Markheim lo contemplaba con una expresión indefinible.
-¿Y usted me pregunta por qué no? -dijo-. Basta con que mire aquí...,
mírese en él... ¡Véase usted mismo! ¿Le gusta lo que ve? ¡No! A mí tampoco me
gusta... ni a ningún hombre.
El hombrecillo se había echado para atrás cuando Markheim le puso el
espejo delante de manera tan repentina; pero al descubrir que no había ningún
otro motivo de alarma, rió de nuevo entre dientes.
-La madre naturaleza no debe de haber sido muy liberal con su futura
esposa, señor -dijo el anticuario.
-Le pido -replicó Markheim- un regalo de Navidad y me da usted esto: un
maldito recordatorio de años, de pecados, de locuras... ¡una conciencia de
mano! ¿Era ésa su intención? ¿Pensaba usted en algo concreto? Dígamelo. Será
mejor que lo haga. Vamos, hábleme de usted. Voy a arriesgarme a hacer la
suposición de que en secreto es usted un hombre muy caritativo.
El anticuario examinó detenidamente a su interlocutor. Resultaba muy
extraño, porque Markheim no daba la impresión de estar riéndose; había en su
rostro algo así como un ansioso chispazo de esperanza, pero ni el menor asomo
de hilaridad.
-¿A qué se refiere? -preguntó el anticuario.
-¿No es caritativo? -replicó el otro sombríamente-. Sin caridad; impío;
sin escrúpulos; no quiere a nadie y nadie le quiere; una mano para coger el dinero
y una caja fuerte para guardarlo. ¿Es eso todo? ¡Santo cielo, buen hombre! ¿Es
eso todo?
-Voy a decirle lo que es en realidad -empezó el anticuario, con voz
cortante, que acabó de nuevo con una risa entre dientes-. Ya veo que se trata
de un matrimonio de amor, y que ha estado usted bebiendo a la salud de su dama.
-¡Ah! -exclamó Markheim, con extraña curiosidad-. ¿Ha estado usted
enamorado? Hábleme de ello.
-Yo -exclamó el anticuario-, ¿enamorado?

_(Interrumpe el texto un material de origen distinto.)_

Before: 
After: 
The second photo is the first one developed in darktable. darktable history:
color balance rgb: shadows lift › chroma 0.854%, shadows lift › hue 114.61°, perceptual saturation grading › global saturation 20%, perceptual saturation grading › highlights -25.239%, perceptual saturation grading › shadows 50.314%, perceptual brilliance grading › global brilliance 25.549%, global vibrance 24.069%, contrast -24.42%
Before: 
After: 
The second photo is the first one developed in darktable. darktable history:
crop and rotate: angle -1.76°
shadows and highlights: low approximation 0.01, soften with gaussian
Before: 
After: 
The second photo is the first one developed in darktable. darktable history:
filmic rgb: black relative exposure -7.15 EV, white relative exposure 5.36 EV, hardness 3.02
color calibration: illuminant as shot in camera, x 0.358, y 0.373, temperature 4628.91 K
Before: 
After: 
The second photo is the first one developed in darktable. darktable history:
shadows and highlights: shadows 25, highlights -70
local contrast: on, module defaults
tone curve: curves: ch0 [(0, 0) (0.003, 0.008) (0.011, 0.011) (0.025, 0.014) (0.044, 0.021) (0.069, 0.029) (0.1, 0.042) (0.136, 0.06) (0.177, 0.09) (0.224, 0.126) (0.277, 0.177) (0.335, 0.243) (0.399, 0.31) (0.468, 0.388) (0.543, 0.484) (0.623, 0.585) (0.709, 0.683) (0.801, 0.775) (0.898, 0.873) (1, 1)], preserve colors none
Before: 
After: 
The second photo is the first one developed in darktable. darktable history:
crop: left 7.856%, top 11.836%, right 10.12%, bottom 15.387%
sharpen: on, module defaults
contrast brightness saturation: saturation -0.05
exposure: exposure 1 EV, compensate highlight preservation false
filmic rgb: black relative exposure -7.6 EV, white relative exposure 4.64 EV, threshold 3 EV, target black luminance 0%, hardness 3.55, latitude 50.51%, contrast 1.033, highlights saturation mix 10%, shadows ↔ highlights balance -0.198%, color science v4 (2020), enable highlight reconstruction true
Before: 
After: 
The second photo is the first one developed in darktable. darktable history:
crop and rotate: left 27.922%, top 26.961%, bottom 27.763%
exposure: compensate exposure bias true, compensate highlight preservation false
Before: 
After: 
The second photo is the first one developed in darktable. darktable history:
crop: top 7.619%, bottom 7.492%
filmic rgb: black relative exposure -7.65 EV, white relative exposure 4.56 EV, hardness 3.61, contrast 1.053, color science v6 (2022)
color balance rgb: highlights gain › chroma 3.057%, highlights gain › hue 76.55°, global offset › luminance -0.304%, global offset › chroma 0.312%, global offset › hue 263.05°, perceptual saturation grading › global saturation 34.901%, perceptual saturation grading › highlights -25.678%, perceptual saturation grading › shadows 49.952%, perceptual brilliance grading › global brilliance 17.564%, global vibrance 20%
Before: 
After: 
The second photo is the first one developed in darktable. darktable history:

Nunca he tenido tiempo ni lo
tengo ahora para oír todas estas tonterías. ¿Va usted a llevarse el espejo?
-¿Por qué tanta prisa? -replicó Markheim-. Es muy agradable estar aquí
hablando; y la vida es tan breve y tan insegura que no quisiera apresurarme a
agotar ningún placer; no, ni siquiera uno con tan poca entidad como éste. Es
mejor agarrarse, agarrarse a lo poco que esté a nuestro alcance, como un hombre
al borde de un precipicio. Cada segundo es un precipicio, si se piensa en ello;
un precipicio de una milla de altura; lo suficientemente alto para destruir, si
caemos, hasta nuestra última traza de humanidad. Por eso es mejor que hablemos
con calma. Hablemos de nosotros mismos: ¿por qué tenemos que llevar esta
máscara? Hagámonos confidencias. ¡Quién sabe, hasta es posible que lleguemos a
ser amigos !
-Sólo tengo una cosa que decirle -respondió el anticuario-. ¡Haga usted
su compra o váyase de mi tienda!
-Es cierto, es cierto -dijo Markheim-. Ya está bien de bromas. Los
negocios son los negocios. Enséñeme alguna otra cosa.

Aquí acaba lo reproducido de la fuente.